- _Excerpted data_
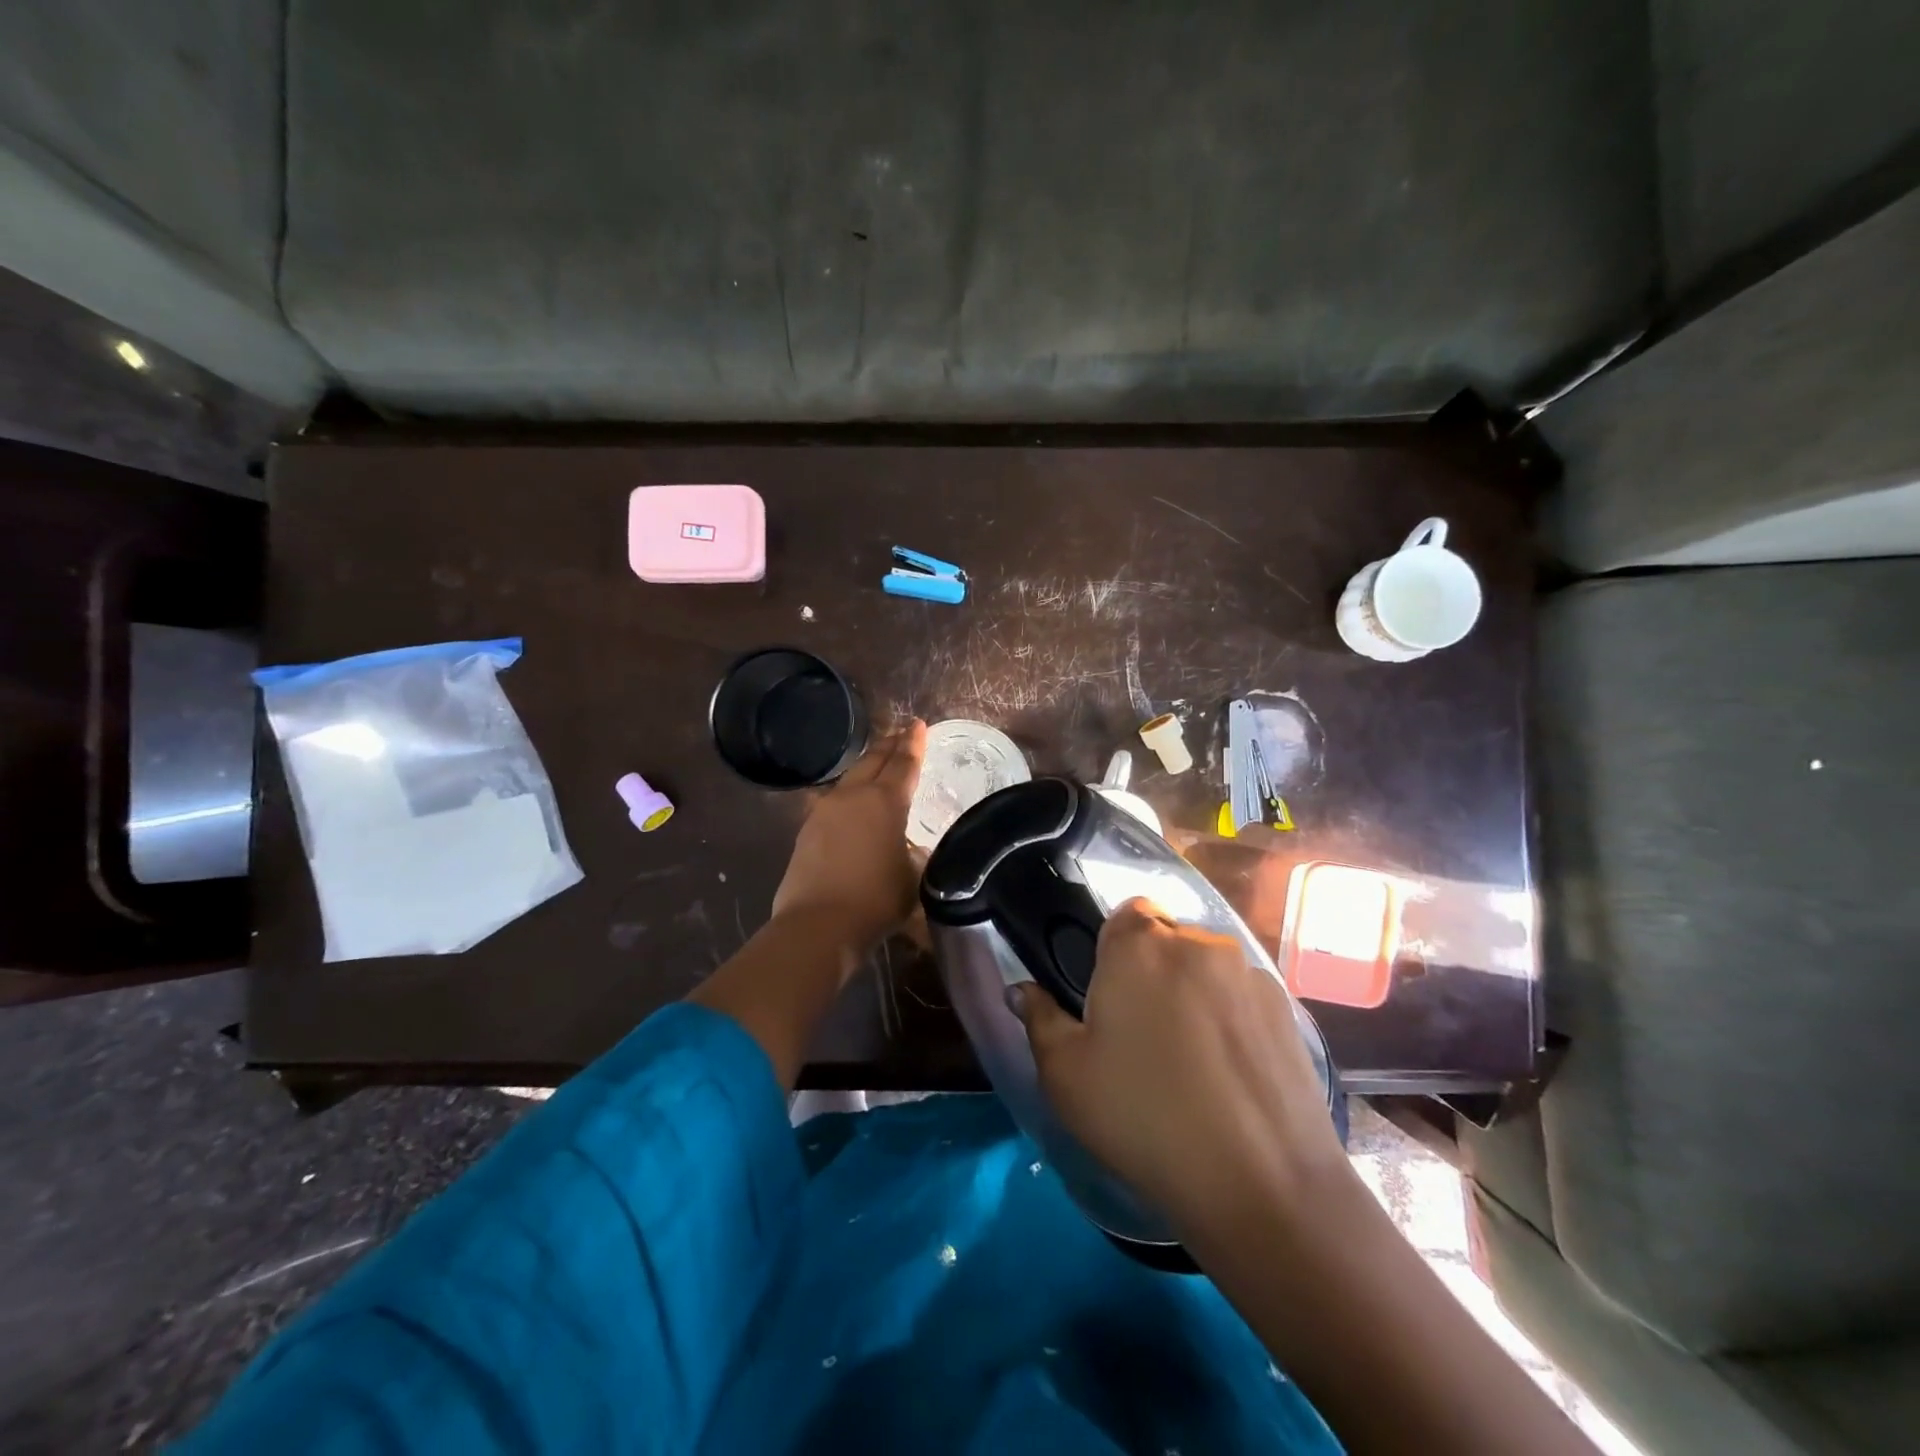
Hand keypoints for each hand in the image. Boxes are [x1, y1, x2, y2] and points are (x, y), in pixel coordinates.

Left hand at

---

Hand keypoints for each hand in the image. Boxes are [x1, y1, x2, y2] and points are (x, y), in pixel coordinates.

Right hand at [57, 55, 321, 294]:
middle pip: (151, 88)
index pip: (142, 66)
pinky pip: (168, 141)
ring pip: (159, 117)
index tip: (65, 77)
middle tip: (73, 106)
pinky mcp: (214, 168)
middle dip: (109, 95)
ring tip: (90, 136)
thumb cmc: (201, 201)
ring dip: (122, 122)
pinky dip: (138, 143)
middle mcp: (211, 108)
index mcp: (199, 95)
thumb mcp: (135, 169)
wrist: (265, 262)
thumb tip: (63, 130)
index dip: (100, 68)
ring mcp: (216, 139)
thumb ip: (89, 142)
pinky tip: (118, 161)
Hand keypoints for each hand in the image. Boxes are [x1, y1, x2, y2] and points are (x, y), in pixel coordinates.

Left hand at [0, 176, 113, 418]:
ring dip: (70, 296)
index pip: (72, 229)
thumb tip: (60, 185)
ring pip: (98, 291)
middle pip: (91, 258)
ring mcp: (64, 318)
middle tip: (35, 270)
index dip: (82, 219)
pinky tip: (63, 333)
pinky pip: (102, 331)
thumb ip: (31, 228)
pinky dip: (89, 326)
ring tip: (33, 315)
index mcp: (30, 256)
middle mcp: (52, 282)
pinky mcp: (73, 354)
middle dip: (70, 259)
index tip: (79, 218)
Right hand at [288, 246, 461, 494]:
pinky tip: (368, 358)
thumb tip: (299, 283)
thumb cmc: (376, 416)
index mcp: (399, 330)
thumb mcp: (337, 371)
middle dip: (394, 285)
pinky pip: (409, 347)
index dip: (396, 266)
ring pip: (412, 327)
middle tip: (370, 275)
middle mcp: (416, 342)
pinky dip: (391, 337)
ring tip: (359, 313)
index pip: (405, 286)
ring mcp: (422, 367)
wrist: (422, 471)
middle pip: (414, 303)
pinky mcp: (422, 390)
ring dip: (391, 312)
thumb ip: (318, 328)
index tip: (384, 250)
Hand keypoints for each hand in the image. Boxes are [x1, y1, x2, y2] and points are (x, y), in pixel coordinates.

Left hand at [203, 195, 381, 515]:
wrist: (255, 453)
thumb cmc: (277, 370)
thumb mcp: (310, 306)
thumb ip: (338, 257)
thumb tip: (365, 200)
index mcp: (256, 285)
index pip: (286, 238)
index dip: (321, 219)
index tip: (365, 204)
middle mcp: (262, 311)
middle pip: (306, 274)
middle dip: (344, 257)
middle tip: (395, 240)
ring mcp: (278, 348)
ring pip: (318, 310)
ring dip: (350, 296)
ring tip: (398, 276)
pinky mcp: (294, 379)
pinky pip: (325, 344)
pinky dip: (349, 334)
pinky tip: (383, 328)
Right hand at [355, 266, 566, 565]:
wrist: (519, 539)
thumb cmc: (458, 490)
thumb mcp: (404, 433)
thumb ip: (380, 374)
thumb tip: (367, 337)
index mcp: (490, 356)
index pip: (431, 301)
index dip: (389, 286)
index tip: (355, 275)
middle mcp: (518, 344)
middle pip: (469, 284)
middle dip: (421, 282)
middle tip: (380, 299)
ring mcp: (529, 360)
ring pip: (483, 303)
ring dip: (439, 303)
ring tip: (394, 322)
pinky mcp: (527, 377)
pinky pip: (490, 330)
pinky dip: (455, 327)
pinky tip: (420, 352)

- _Exercise prompt_
Set down, from the entries above, exactly the lines from the one with "index mcp: (30, 256)" up to and including the one with "middle pip: (469, 284)", and no other lines.

- _Exercise output_
index mcp: (30, 256)
middle mcp: (52, 282)
pinky mcp: (73, 354)
middle dip: (70, 259)
index tip: (79, 218)
Right hand at [288, 246, 461, 494]:
pinky tip: (368, 358)
thumb tip: (299, 283)
thumb cmc: (376, 416)
index mcp: (399, 330)
thumb mcp: (337, 371)
middle dip: (394, 285)
pinky pip: (409, 347)
index dip: (396, 266)
ring pip: (412, 327)
middle tip: (370, 275)
middle mcp: (416, 342)
pinky dip: (391, 337)
ring tip: (359, 313)
index pip: (405, 286)
ring mcp: (422, 367)
wrist: (422, 471)
middle pip: (414, 303)
pinky mcp: (422, 390)
ring dip: (391, 312)
thumb ip: (318, 328)
index tip: (384, 250)
Hand keypoints for each hand in the image. Boxes are [x1, y1, x2, y2] and points are (x, y), in pixel coordinates.

Left hand at [203, 195, 381, 515]:
wrist: (255, 453)
thumb cmc: (277, 370)
thumb mcp: (310, 306)
thumb ip: (338, 257)
thumb tip: (365, 200)
index mcp: (256, 285)
index pip: (286, 238)
index dip: (321, 219)
index tip: (365, 204)
middle mcp: (262, 311)
middle pip: (306, 274)
middle dip: (344, 257)
middle tip: (395, 240)
ring mcp: (278, 348)
ring pip: (318, 310)
ring dip: (350, 296)
ring tip: (398, 276)
pinky mcp: (294, 379)
pinky pip: (325, 344)
pinky dip: (349, 334)
pinky tip: (383, 328)
Right hand at [355, 266, 566, 565]:
wrist: (519, 539)
thumb cmc: (458, 490)
thumb mcp: (404, 433)
thumb ip: (380, 374)
thumb tip: (367, 337)
index mcp: (490, 356)
index pip: (431, 301)
index dip: (389, 286)
index tip: (355, 275)
middle mcp: (518, 344)
middle pip: (469, 284)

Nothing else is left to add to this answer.